1. There is far too much plastic waste - and too many variations of each type, shape, and size to sort effectively. Sorters grab only what they know, like water bottles and milk jugs. They don’t have time to check small or odd-shaped containers for recycling numbers like we’re made to think.

2. Plastic recycling is typically contaminated. It’s often dirty - or mixed with “other” plastics, which can ruin whole batches. It’s cheaper for manufacturers to buy clean, new plastic.

3. It’s too expensive for most cities as new plastic is more valuable. Plastics can only be recycled 1-2 times before they’re downgraded to waste. Many municipalities pay more to discard large batches of recycling when no one buys it.

We frequently talk to business owners or makers who mean well but unintentionally mislead their customers.
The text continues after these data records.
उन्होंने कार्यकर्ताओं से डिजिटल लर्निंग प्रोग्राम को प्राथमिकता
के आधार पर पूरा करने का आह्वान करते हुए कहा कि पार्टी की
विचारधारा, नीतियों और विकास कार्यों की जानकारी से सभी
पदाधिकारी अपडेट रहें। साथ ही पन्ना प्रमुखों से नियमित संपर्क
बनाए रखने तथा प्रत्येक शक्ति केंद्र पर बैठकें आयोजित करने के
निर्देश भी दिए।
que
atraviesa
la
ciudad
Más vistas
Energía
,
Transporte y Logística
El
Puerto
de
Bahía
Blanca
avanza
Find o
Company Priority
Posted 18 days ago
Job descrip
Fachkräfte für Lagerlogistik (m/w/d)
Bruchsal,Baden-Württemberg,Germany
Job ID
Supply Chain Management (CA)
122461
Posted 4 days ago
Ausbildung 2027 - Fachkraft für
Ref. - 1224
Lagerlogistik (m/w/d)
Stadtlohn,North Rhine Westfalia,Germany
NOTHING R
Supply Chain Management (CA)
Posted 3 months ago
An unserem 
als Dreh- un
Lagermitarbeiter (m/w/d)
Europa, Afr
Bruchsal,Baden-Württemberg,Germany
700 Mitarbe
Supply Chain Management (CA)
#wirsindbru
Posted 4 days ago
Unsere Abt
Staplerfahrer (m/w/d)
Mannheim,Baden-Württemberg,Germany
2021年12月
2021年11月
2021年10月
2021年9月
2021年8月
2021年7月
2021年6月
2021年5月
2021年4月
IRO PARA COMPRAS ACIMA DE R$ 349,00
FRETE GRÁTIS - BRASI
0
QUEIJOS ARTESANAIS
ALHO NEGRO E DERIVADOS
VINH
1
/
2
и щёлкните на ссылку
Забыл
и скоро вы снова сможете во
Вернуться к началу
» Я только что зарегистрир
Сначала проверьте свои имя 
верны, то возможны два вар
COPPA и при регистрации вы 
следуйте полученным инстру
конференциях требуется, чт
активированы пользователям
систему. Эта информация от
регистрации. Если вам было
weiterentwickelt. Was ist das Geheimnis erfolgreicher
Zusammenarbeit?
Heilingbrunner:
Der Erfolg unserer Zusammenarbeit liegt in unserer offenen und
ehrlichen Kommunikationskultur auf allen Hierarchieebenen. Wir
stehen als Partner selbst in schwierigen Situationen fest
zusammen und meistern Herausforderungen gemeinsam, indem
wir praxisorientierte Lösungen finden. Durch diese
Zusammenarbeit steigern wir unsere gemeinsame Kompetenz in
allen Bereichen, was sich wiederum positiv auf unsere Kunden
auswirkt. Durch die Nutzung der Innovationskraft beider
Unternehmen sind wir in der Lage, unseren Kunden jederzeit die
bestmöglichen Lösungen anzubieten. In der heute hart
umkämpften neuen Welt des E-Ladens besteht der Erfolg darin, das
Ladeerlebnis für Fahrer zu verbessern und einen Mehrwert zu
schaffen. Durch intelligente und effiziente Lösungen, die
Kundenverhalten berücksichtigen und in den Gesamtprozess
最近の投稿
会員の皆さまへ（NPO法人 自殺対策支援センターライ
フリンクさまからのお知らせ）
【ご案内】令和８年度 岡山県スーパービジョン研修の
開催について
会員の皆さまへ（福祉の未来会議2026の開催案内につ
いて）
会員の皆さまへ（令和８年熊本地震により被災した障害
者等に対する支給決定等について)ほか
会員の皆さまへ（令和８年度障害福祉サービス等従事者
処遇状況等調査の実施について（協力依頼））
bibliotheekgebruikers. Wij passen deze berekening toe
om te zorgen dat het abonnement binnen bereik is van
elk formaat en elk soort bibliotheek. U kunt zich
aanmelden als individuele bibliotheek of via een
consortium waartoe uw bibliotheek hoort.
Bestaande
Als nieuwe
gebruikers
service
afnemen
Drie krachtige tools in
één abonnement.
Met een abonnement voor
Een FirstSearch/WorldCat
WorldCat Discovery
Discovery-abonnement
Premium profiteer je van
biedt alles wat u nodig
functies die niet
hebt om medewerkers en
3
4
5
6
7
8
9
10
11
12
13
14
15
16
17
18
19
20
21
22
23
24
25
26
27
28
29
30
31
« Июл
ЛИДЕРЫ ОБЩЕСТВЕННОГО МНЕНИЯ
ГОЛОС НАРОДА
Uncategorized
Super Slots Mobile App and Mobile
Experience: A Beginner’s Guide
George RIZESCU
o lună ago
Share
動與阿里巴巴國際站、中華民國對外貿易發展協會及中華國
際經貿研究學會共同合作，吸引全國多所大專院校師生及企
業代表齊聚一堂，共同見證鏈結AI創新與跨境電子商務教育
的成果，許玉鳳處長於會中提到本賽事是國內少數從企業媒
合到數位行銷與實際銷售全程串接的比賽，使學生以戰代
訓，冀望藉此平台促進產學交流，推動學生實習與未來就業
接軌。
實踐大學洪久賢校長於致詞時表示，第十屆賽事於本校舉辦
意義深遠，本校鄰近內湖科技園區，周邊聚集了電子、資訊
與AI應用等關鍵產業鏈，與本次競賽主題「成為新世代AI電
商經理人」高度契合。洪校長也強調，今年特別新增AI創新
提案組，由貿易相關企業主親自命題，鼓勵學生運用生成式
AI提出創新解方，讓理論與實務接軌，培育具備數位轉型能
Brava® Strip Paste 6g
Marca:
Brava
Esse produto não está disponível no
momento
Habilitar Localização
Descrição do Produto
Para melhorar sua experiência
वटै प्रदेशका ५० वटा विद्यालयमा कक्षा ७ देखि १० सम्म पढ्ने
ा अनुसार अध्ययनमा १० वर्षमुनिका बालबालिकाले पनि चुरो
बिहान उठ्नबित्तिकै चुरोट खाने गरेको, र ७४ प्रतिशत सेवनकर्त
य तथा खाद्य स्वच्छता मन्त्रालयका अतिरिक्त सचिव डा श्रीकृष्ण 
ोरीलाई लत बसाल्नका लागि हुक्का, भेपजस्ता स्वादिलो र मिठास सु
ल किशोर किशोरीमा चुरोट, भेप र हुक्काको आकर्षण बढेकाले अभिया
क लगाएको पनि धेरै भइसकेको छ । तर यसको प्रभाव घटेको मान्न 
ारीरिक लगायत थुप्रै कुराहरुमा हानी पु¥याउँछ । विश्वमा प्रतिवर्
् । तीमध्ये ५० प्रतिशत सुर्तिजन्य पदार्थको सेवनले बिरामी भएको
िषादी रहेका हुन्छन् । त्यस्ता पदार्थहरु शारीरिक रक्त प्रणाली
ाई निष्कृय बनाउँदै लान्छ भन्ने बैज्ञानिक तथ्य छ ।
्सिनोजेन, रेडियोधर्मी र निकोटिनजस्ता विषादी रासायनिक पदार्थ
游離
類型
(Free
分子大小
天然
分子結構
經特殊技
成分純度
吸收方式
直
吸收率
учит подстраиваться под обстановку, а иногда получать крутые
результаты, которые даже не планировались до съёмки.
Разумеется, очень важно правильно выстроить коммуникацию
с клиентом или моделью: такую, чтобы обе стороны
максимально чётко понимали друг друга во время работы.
If manufacturers can convince business owners that their packaging is “recyclable,” then small businesses feel better about using and selling it for them.

This doesn’t just apply to plastics. Aluminum cans are easy and quick to sort but things like aluminum toothpaste tubes or aluminum to-go containers? Not so much. Aluminum tubes, to-go containers, foil, etc., are typically not recycled for the same reasons above, even though aluminum is recyclable infinitely. Thin aluminum burns up during the recycling process. If it’s not easily sortable or recyclable, it’s “trash.”

We have to be smart enough not to believe the “recyclable” marketing schemes growing around us. Manufacturers must be held responsible for deceiving the public while neglecting to invest in recycling infrastructure. Check out the documentary Plastic Wars by PBS and NPR to learn more!

As discouraging as this is, I hope this serves as a reminder that your efforts to reduce aren’t in vain! Just a few years ago, most people didn’t know what "going zero-waste" meant. Now, those same people are trying it! Although most people can't go completely zero waste, millions of people doing zero waste imperfectly - is far better than a few people doing it perfectly.